Hi there! I’m having a heck of a time building and laying out modular environment pieces. I’ve created objects in blender that have their verticies manually typed in at exact coordinates. I’ve got the objects in unity positioned precisely. logically speaking, there should be no seam what so ever, and if I reproduce the setup in blender, for example, there is no seam. However, in Unity, there’s a very, very tiny seam. The objects have no weird transforms, nor are they under any parent that has weird transforms.

as you can see, the seam shows up with just the smallest little traces.

if you zoom in really, really, really close, you can see that sure enough, there’s a gap:

in the past, what I do is take the model and extend the geometry over its footprint by just a tiny amount, but honestly this is absurd. what the hell is going on? this should be impossible, and it happens all the time.

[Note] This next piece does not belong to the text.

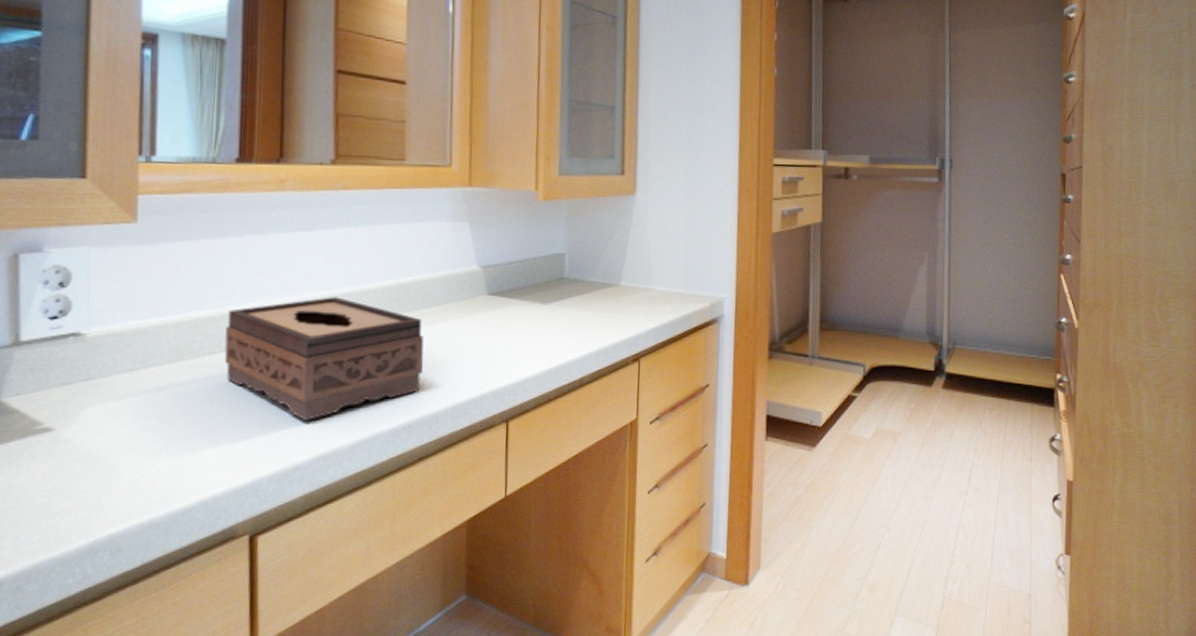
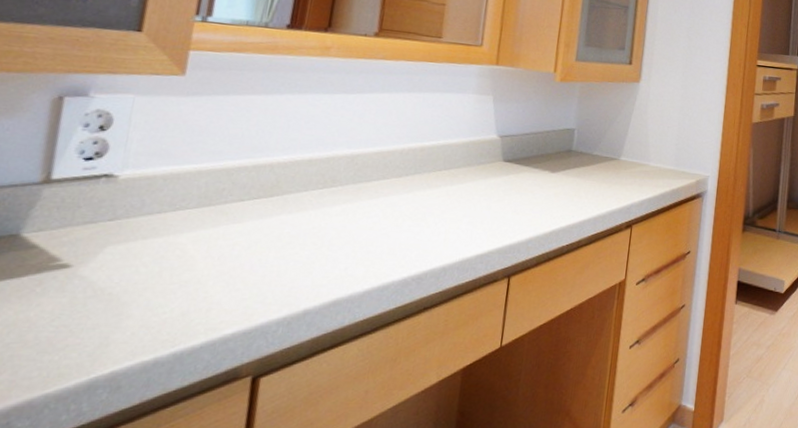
tissue box: present [224,297,424,420] -> none [250,154,441,268]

Edit - one more thing - manually using vertex snapping will fix this issue, but that’s not an option, because I’m using a procedural tool to lay out objects. when I use vertex snapping, the values it moves the object to should be incorrect. for example, in blender, I’m sure my objects are exactly 3.5 meters wide. when I place them in unity, I can confirm that they are 3.5 meters apart, but they have a seam.

Probably a subpixel precision artifact, just like what you get when you tile 2D sprites evenly without accounting for pixel-precision placement.

Are your objects placed at unusual coordinates like x=0.999998 or similar? Try aligning them on integer coordinates to see if the issue goes away. If not, perhaps the vertices in the model aren’t positioned precisely but have coordinates like 1.7999999. Sometimes the fix is simply to extend the objects minimally so there is an overlap but not so much that you get visible z fighting.

For a test, instantiate cubes at the same locations and scale them to the same size as your models and check if they also show this issue. If not, the issue is more likely with the mesh itself and needs to be fixed in Blender. Otherwise it’s more likely a subpixel position / floating point inaccuracy issue.

Thanks CodeSmile! I found the damn issue. your thoughts helped me search in the right place. Not sure why I never thought to try it with the default unity plane. derp.

Anyway - it looks like there’s an import issue in Unity when reading .blend files (which I have to use for reasons, don’t get me started) - despite my transforms being frozen properly before export, objects are coming into unity with a very slight rotation error - like .005 degrees, something like that. I didn’t notice this because some objects (most? looks like half) import fine, properly transformed to -90 degrees on whatever axis. Not sure why I didn’t notice this when starting to address this issue - I suppose my brain decided it was position related and just ignored the rotation value :smile:

Anyway, hopefully this thread helps some future dummy. CHECK THE ROTATION IDIOT (just kidding love u bro.)